Dr. Holick: Right, but what I also tell my patients is that they’ll begin to feel better after a month or two, but it’s not something that’s going to happen overnight. And I have one particular case of a woman who was hospitalized, totally immobile and was just complaining of global bone pain and muscle aches and weakness … she couldn’t even get out of bed! And her doctors didn’t know what to do with her. She basically was admitted to the hospital to die. And I happened to see her because I was on call for that weekend, and I instantly recognized it — she was African American, she was not outside at all. I was convinced based on my physical exam. Typically what I like to do is if you take your forefinger and press on the breastbone a little bit, if the patient winces in pain, it’s consistent with osteomalatia. And that’s exactly what she did. She was excruciatingly uncomfortable with minimum touching of her sternum. I was convinced that she had osteomalatia. And I told her, I want you out of the hospital. I’m giving you vitamin D, and I’m telling you to go out and be exposed to some sunlight, and you’re going to start feeling better in a month or two. Hopefully you’ll get in your wheelchair, and then eventually you’ll be able to walk within six months. And then sure enough, I just saw her in clinic this past Monday, and she now is up and walking around, using a walker. Really almost for the first time in half a dozen years.

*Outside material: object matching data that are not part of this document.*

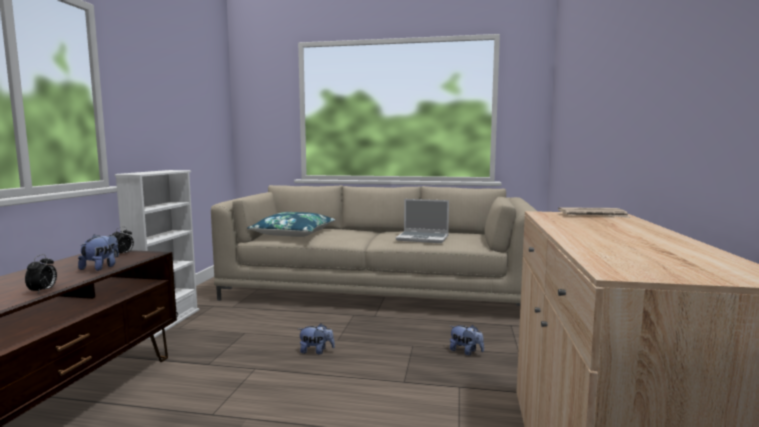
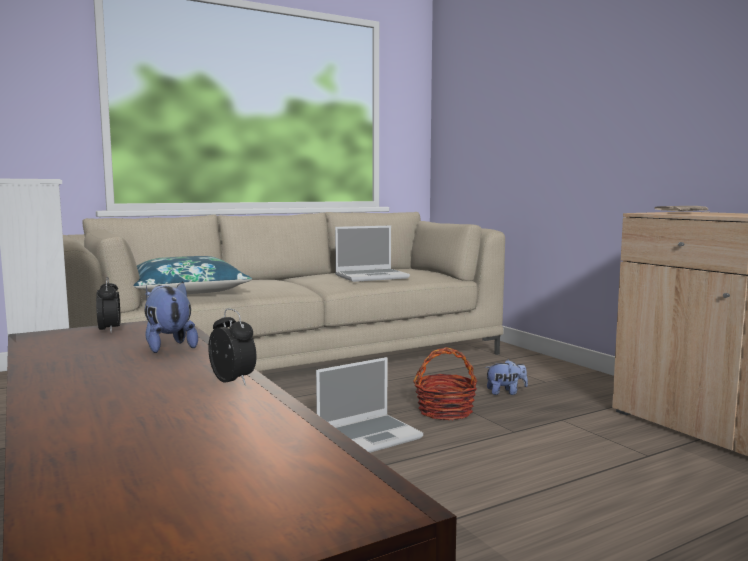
camera: 40 degrees left, 0 degrees up
plush toy [298,323,335,354] -> laptop [316,357,423,453]
none -> basket [413,347,477,421]

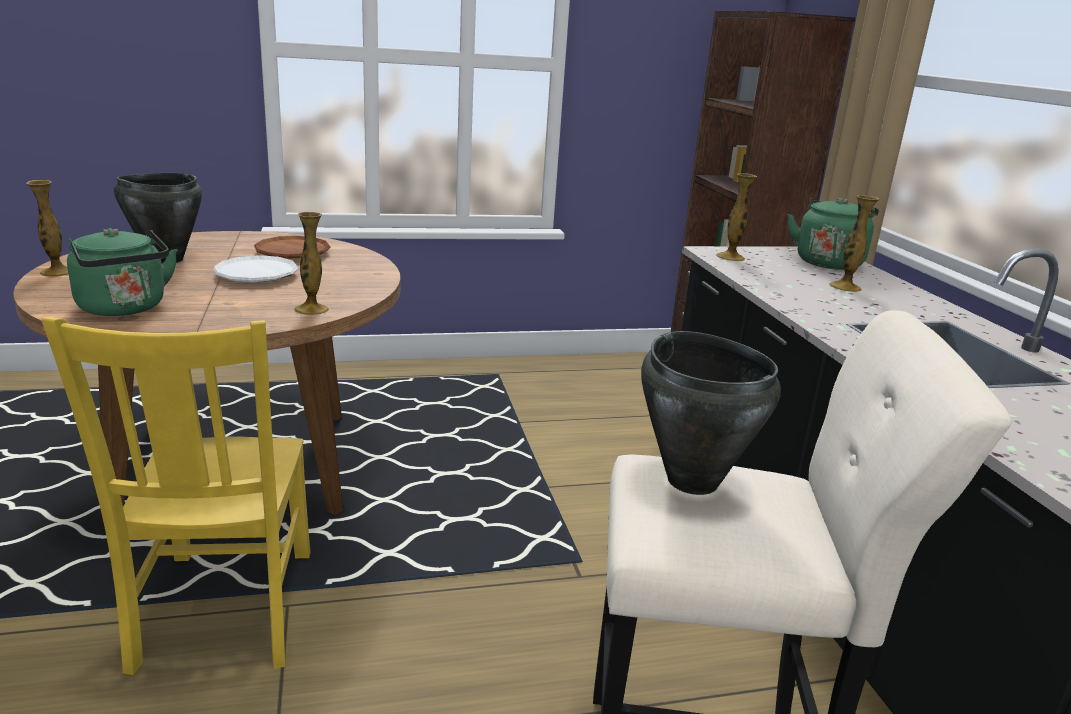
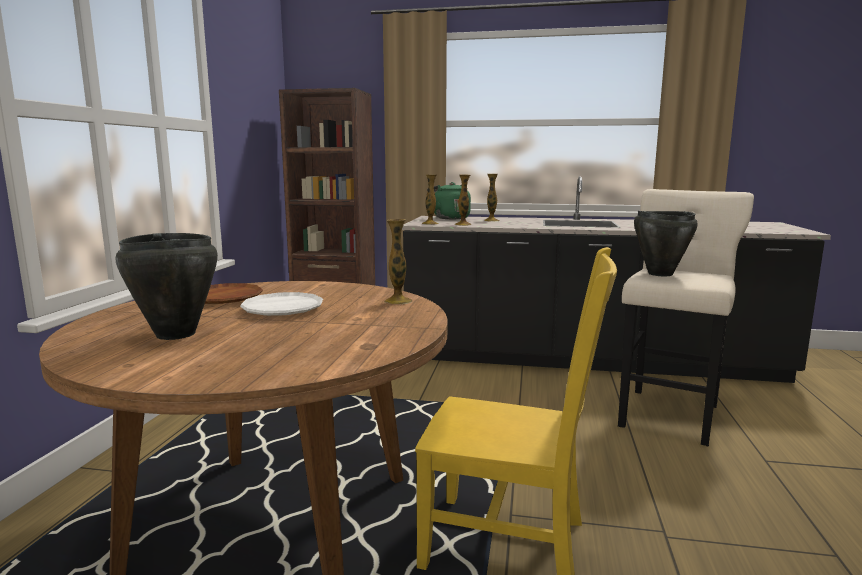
camera: 65 degrees left, 10 degrees down
vase [26,180,68,277] -> vase moved to [455,175,471,226]
green kettle [67,228,177,316] -> none

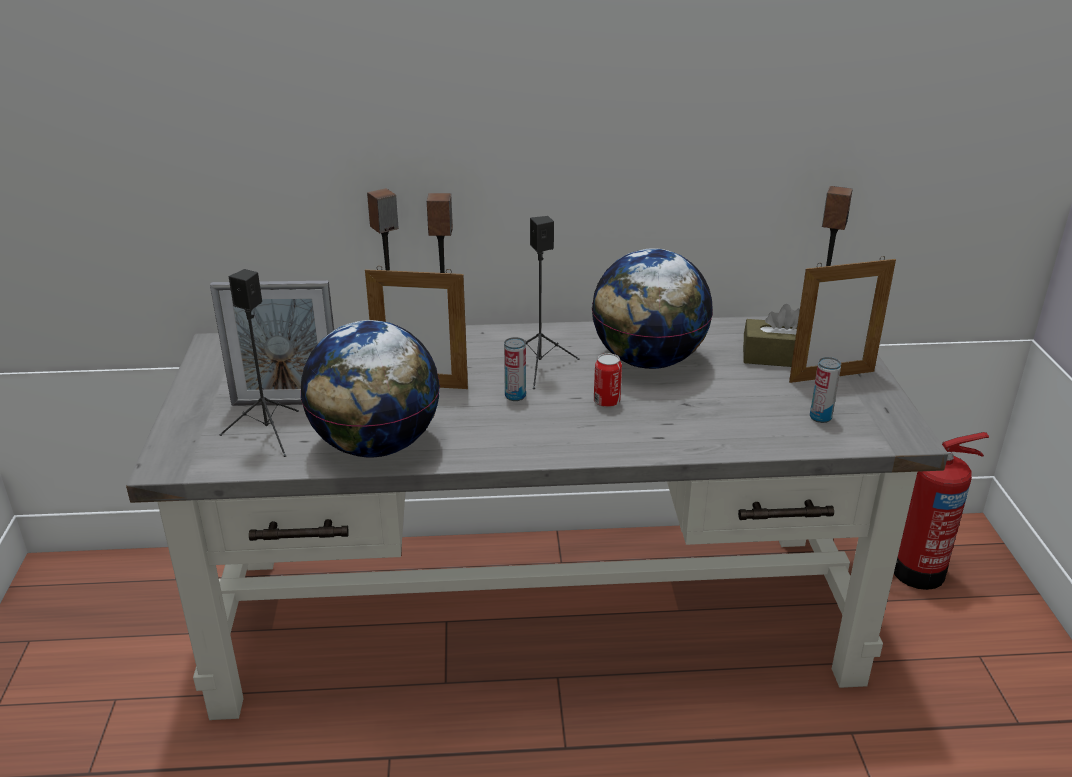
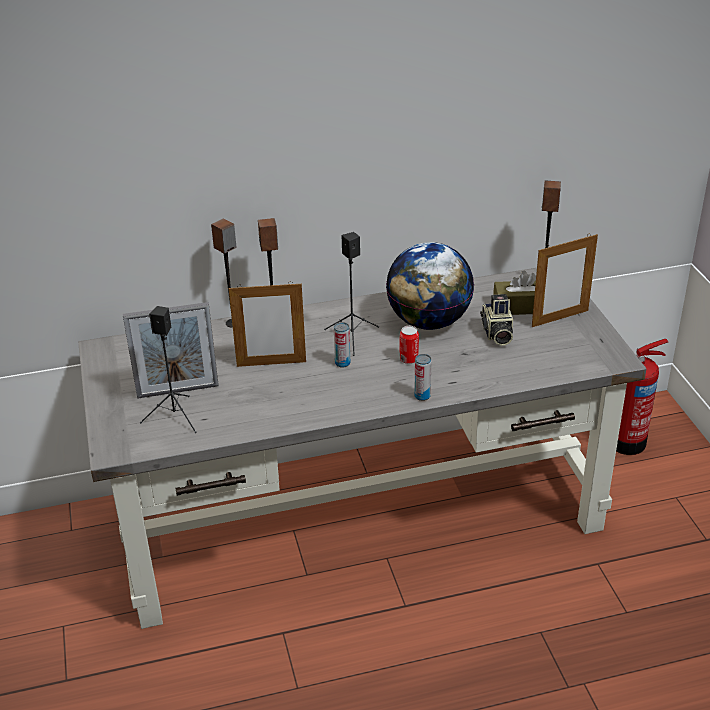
camera: 10 degrees left, 5 degrees up
globe [300,320,440,457] -> none
can [810,357,841,423] -> can moved to [414,354,431,401]
none -> camera [480,294,513,346]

Adams: Fascinating. How many other people are in nursing homes and hospitals right now suffering from nothing more complicated than this deficiency?
Dr. Holick: I saw another case in my clinic on Monday, which was absolutely shocking, which again shows how pervasive this concept is that the American Academy of Dermatology has provided to the media. I saw a 45 year old woman who brought in her 7 year old son, and her son had severe rickets. She’s Caucasian, as is her son and the father. And she was told, because she was older when she had her first pregnancy that she was at very high risk of having a potential problem, that she should never be exposed to any sunlight.
Dr. Holick: And so she followed her physician’s advice. And then she was told that when she gives birth, that she should solely breastfeed her infant, and that the infant should not receive any extra outside nutrition or supplements. And she followed the physician’s advice.
Adams: And passed on the vitamin D deficiency.
Dr. Holick: By this age, the child had severe bowing of the legs, and that’s severe rickets.
Adams: Fascinating. And it seems like, well, what do you estimate — how many people are in nursing homes and hospitals right now with this condition, and those buildings are typically windowless…
Dr. Holick: Doesn’t matter actually, because vitamin D rays are absorbed by the glass, so even if you’re exposed to sunlight through glass, you can’t make any vitamin D.
Adams: And that’s all glass?
Dr. Holick: All glass. And so if you’re driving in the car all the time, it’s not going to do you any good. But the bottom line is this — a study was done in Mass General Hospital. They found over 50% of inpatients – these are young adults, and middle aged, and older adults – were vitamin D deficient. Typically, on average, probably 50-80% of nursing home residents, 50-60% of inpatient hospital patients, and on average I would estimate, 40% of the population in the United States at large, if they’re not getting some sensible sun exposure, are probably deficient in vitamin D.
**We strongly recommend against the use of tanning beds due to the increase expose to harmful UV rays they emit.